Per quanto riguarda le immagini, è possibile alterarle intervenendo sui negativi, sulle stampe o, oggi, più facilmente, in postproduzione con Photoshop, per eliminare o aggiungere elementi che ne modificano il senso. Ma la falsificazione di un’immagine si può agevolmente operare anche trasformando con poche parole, con una semplice didascalia, la sua possibile lettura, la comprensione dei fatti descritti, l’identificazione del luogo e del tempo in cui sono accaduti.
Le rovine di un edificio distrutto da un terremoto, poniamo, con una breve frase possono diventare quelle di un edificio bombardato in modo criminale in un contesto di guerra. E così via. Chissà quante volte c’imbattiamo in questa sorta di falsificazione senza nemmeno rendercene conto. E purtroppo, questo problema di comunicazione mistificata oggi si è complicata ulteriormente con il progressivo affermarsi delle intelligenze artificiali nel processo di produzione d’immagini, capaci già da ora di creare ex novo e con grande perizia realtà inesistenti.
Un altro vivace punto d’incontro tra politica e fotografia lo troviamo frequentando sale di musei e di gallerie d’arte, quegli spazi in cui sempre più spesso vengono esposti anche lavori di fotografia contemporanea. Figlia di un’epoca portata in particolare alla critica dei modelli culturali e comportamentali dominanti, la fotografia che oggi raccoglie maggior consenso e legittimazione nel mondo dell’arte – fino a essere riconosciuta come uno tra i media più importanti di quel contesto – è quella che affronta le questioni definite come centrali nelle nostre società dalla riflessione sociologica, politica e filosofica.
Per farne un breve elenco, non di certo esaustivo, pensiamo alle questioni relative all’identità, ai generi, alla preservazione ambientale, al pensiero neo – e post – coloniale, alla virtualizzazione della realtà, dei rapporti sociali, oltre a quelle più classiche risultanti dall’analisi dei rapporti di potere, della gestione della violenza, delle marginalità, e così via.

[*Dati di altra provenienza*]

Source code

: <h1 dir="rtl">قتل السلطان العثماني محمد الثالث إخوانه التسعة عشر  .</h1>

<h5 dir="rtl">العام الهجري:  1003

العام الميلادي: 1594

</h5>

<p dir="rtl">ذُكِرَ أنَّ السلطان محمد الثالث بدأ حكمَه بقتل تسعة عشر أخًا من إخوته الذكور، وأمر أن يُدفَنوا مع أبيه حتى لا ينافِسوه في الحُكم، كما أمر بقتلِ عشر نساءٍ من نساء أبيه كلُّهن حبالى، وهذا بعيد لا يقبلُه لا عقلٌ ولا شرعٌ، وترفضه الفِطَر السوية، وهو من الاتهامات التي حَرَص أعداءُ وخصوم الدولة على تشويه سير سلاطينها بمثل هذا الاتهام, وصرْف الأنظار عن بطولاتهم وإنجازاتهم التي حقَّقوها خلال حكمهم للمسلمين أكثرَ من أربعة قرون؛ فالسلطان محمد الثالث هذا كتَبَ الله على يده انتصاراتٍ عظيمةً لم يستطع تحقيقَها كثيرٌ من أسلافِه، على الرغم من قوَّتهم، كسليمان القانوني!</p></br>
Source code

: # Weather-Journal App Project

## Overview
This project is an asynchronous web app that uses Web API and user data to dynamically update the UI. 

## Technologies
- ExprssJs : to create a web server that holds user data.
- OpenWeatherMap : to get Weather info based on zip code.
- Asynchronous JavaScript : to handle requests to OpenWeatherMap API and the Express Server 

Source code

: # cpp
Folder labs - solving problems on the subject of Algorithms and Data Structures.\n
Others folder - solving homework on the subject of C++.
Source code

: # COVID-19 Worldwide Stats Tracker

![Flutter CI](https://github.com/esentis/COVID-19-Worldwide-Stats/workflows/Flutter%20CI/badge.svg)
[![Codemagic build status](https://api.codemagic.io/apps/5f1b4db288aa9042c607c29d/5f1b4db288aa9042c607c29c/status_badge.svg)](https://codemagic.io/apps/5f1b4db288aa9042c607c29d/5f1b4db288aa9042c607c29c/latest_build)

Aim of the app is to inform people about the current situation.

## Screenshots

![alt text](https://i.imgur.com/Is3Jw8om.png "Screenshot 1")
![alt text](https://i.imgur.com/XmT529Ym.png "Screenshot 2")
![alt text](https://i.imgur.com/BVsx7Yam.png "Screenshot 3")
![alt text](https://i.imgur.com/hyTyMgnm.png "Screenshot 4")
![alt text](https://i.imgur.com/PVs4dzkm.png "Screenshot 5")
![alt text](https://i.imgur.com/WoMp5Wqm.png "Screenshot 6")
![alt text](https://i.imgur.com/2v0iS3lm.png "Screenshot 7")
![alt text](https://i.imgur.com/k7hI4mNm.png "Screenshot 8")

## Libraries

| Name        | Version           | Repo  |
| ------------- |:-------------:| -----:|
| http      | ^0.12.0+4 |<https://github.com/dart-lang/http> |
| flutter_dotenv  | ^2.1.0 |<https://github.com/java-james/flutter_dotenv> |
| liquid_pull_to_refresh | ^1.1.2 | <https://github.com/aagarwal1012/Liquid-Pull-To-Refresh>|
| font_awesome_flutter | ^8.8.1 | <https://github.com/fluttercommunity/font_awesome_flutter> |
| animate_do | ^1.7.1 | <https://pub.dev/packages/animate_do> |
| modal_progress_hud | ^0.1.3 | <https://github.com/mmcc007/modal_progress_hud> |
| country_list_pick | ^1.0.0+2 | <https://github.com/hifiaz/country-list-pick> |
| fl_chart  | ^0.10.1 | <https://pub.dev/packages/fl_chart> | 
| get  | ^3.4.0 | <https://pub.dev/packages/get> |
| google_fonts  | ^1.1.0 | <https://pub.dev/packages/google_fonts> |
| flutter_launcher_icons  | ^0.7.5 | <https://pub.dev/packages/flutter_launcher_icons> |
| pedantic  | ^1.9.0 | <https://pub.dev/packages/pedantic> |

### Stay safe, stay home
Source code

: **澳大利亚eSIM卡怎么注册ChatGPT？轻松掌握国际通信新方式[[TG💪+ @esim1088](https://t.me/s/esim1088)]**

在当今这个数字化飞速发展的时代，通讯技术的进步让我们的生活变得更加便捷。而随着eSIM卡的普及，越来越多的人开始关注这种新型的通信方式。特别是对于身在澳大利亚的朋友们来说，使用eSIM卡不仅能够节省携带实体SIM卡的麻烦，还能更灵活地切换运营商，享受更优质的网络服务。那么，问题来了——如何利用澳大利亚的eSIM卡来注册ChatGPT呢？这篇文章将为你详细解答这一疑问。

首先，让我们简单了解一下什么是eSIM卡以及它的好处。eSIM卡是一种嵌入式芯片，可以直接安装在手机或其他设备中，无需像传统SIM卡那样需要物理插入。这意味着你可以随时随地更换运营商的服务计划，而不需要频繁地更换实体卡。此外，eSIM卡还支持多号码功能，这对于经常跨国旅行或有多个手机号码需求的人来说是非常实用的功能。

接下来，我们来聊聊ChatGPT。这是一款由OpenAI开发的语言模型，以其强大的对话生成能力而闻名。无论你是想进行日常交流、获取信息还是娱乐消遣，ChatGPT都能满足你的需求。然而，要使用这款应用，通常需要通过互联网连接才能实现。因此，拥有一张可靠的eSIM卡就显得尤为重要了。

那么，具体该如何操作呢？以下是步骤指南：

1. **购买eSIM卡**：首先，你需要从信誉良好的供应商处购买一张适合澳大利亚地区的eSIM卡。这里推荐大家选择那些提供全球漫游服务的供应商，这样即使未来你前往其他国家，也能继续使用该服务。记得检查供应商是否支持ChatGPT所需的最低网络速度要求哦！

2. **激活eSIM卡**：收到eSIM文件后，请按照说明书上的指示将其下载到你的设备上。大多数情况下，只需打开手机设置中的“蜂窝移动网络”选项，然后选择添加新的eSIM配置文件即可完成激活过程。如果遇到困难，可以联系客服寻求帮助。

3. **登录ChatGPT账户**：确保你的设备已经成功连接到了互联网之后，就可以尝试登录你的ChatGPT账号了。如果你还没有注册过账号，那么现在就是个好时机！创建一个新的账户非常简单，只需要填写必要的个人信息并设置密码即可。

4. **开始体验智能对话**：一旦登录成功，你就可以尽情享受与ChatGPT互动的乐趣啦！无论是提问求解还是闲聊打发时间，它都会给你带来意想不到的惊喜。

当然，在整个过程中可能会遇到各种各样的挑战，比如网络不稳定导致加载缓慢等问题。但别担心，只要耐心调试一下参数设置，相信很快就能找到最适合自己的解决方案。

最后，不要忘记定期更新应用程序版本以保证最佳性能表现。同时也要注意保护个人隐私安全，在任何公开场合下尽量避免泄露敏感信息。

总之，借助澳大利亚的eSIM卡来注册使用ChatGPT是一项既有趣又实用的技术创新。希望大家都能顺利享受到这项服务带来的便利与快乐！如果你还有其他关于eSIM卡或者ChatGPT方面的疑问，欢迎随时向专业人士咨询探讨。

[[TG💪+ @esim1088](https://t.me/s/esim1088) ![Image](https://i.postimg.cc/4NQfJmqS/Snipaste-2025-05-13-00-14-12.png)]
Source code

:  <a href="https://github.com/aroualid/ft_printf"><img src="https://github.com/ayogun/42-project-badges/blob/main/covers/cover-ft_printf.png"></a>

Considerata la specifica creatività caratterizzante questo particolare ambito, come possiamo ben immaginare innumerevoli – e spesso sorprendenti – sono le modalità con cui le tematiche in questione vengono affrontate fotograficamente. E inutile sarebbe volerne fare un – peraltro impossibile – riassunto. Invito invece volentieri il lettore ad approfondire questo genere di fotografia attraverso sue personali letture e visitando con curiosità e attenzione le interessanti mostre allestite regolarmente ormai un po’ ovunque.